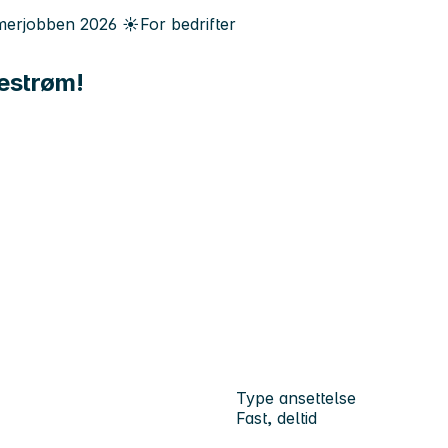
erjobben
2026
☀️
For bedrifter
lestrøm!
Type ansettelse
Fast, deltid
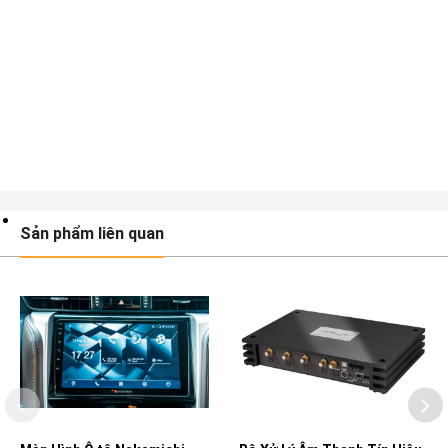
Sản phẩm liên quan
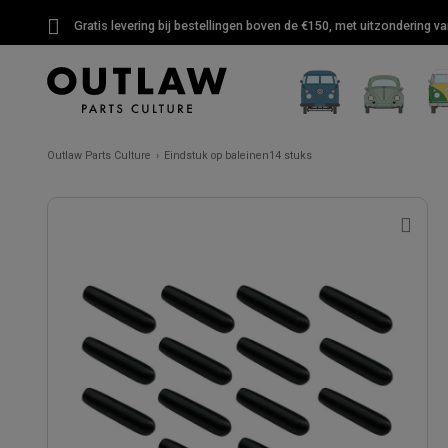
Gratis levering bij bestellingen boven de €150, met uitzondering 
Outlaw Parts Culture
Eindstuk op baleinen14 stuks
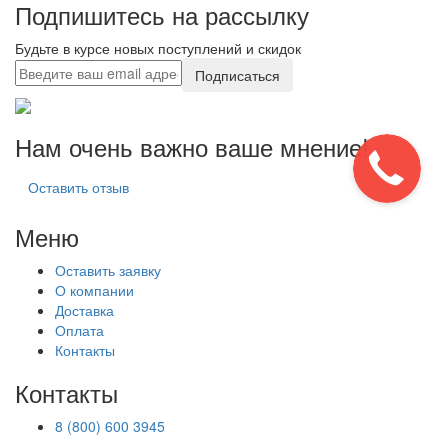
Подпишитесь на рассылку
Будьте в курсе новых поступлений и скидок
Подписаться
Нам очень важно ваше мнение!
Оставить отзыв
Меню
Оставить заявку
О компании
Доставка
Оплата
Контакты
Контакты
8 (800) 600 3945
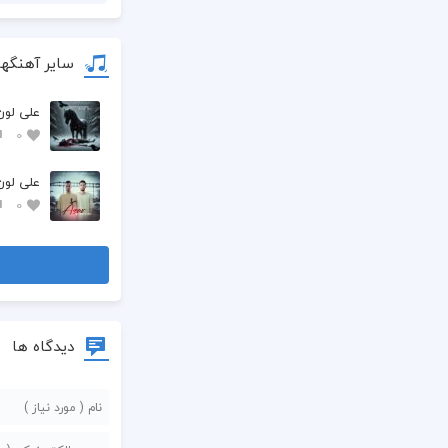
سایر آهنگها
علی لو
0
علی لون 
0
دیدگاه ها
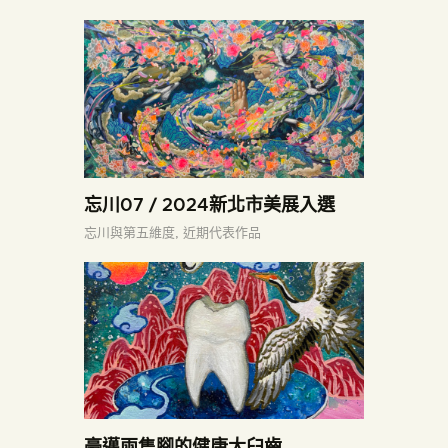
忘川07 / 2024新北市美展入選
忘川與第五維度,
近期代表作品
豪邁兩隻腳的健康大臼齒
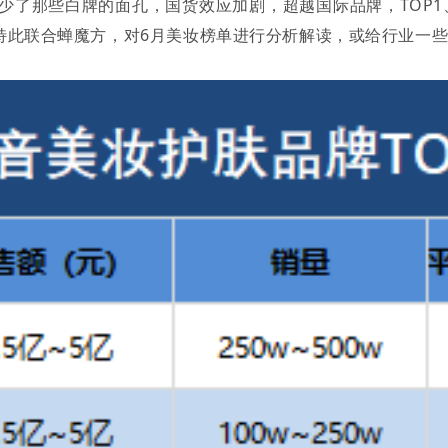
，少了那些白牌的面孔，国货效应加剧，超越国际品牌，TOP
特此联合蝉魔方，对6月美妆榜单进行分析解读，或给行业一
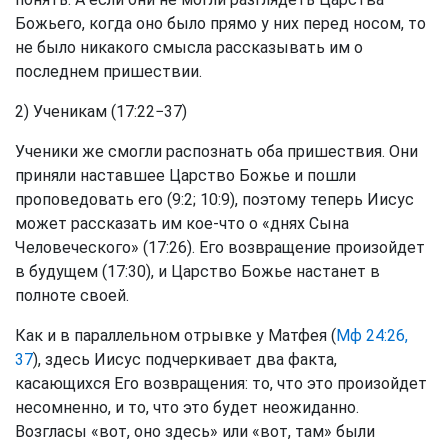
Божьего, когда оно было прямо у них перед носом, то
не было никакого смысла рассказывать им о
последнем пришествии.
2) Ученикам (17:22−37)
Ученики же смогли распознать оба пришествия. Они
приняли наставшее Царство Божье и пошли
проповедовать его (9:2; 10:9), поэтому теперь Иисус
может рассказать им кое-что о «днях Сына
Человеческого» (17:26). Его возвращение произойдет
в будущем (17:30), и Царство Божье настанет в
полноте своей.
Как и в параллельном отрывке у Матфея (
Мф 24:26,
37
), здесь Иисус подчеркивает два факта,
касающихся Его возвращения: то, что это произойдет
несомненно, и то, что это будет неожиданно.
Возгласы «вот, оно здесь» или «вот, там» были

[WORK INSTRUCTIONS]
The records above must be copied exactly, with no pictures carried over.

[SOLUTION FOR THIS TASK]
erjobben
2026
☀️
For bedrifter
lestrøm!
Type ansettelse
Fast, deltid
Sản phẩm liên quan
Gratis levering bij bestellingen boven de €150, met uitzondering 
Outlaw Parts Culture
Eindstuk op baleinen14 stuks
Подпишитесь на рассылку
Будьте в курсе новых поступлений и скидок
Подписаться
Нам очень важно ваше мнение!
Оставить отзыв
Меню
Оставить заявку
О компании
Доставка
Оплата
Контакты
Контакты
8 (800) 600 3945
سایر آهنگها
علی لو
0
علی لون 
0
دیدگاه ها
忘川07 / 2024新北市美展入選
忘川與第五維度,
近期代表作品
豪邁兩隻腳的健康大臼齒
，少了那些白牌的面孔，国货效应加剧，超越国际品牌，TOP
特此联合蝉魔方，对6月美妆榜单进行分析解读，或给行业一
Божьего, когда оно было прямо у них перед носом, то
не было никакого смысла рассказывать им о
последнем пришествии.
2) Ученикам (17:22−37)
Ученики же смогли распознать оба пришествия. Они
приняли наставшее Царство Божье и пошли
проповедовать его (9:2; 10:9), поэтому теперь Иисус
может рассказать им кое-что о «днях Сына
Человеческого» (17:26). Его возвращение произойдет
в будущем (17:30), и Царство Божье настанет в
полноте своей.
Как и в параллельном отрывке у Матфея (
Мф 24:26,
37
), здесь Иисус подчеркивает два факта,
касающихся Его возвращения: то, что это произойдет
несомненно, и то, что это будет неожиданно.
Возгласы «вот, оно здесь» или «вот, там» были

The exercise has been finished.